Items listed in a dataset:
|---|
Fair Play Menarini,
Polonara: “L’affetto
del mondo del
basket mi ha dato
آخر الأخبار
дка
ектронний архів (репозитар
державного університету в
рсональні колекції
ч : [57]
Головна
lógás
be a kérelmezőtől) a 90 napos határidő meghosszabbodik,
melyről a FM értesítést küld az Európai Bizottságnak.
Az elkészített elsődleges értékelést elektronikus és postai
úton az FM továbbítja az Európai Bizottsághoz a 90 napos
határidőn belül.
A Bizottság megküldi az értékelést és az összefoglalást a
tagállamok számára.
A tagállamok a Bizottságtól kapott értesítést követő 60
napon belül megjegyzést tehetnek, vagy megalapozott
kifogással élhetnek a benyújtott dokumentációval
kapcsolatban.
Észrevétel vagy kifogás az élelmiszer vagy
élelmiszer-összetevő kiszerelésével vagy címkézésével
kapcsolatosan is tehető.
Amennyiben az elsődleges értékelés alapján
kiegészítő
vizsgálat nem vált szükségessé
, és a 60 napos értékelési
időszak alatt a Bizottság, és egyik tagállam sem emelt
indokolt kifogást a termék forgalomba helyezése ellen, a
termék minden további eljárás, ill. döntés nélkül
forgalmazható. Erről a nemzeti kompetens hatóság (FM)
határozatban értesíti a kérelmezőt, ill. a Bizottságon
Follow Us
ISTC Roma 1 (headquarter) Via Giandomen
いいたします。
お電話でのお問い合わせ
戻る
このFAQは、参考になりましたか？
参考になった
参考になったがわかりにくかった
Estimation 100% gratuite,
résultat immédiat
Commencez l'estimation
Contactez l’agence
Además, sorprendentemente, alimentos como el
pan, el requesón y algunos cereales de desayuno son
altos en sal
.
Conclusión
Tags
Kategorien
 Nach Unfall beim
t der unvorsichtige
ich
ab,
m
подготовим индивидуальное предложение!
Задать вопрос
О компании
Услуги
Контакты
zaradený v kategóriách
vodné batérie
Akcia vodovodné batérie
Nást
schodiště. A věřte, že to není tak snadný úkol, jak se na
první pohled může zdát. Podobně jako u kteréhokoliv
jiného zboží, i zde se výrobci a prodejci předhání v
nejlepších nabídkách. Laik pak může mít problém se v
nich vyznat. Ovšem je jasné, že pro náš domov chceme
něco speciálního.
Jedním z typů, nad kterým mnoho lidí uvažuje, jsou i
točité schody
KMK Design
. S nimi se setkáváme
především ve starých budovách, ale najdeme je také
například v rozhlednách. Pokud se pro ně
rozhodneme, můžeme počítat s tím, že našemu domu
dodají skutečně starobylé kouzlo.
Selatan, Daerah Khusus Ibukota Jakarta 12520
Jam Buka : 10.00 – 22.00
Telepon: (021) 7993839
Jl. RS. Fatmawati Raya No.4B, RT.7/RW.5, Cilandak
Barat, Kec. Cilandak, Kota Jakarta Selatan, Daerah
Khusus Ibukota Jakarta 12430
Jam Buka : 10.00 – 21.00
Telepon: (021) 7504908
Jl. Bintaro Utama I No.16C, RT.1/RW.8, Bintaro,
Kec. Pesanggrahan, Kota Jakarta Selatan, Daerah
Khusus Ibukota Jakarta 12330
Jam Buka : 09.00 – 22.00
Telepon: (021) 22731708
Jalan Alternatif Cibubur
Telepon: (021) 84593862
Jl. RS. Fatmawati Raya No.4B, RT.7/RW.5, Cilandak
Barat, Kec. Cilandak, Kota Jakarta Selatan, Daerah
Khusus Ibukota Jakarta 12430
|---|
Assignment: Nothing but a number is expected: the count of lines in the data that include the word "Jakarta".

Result of this task: 7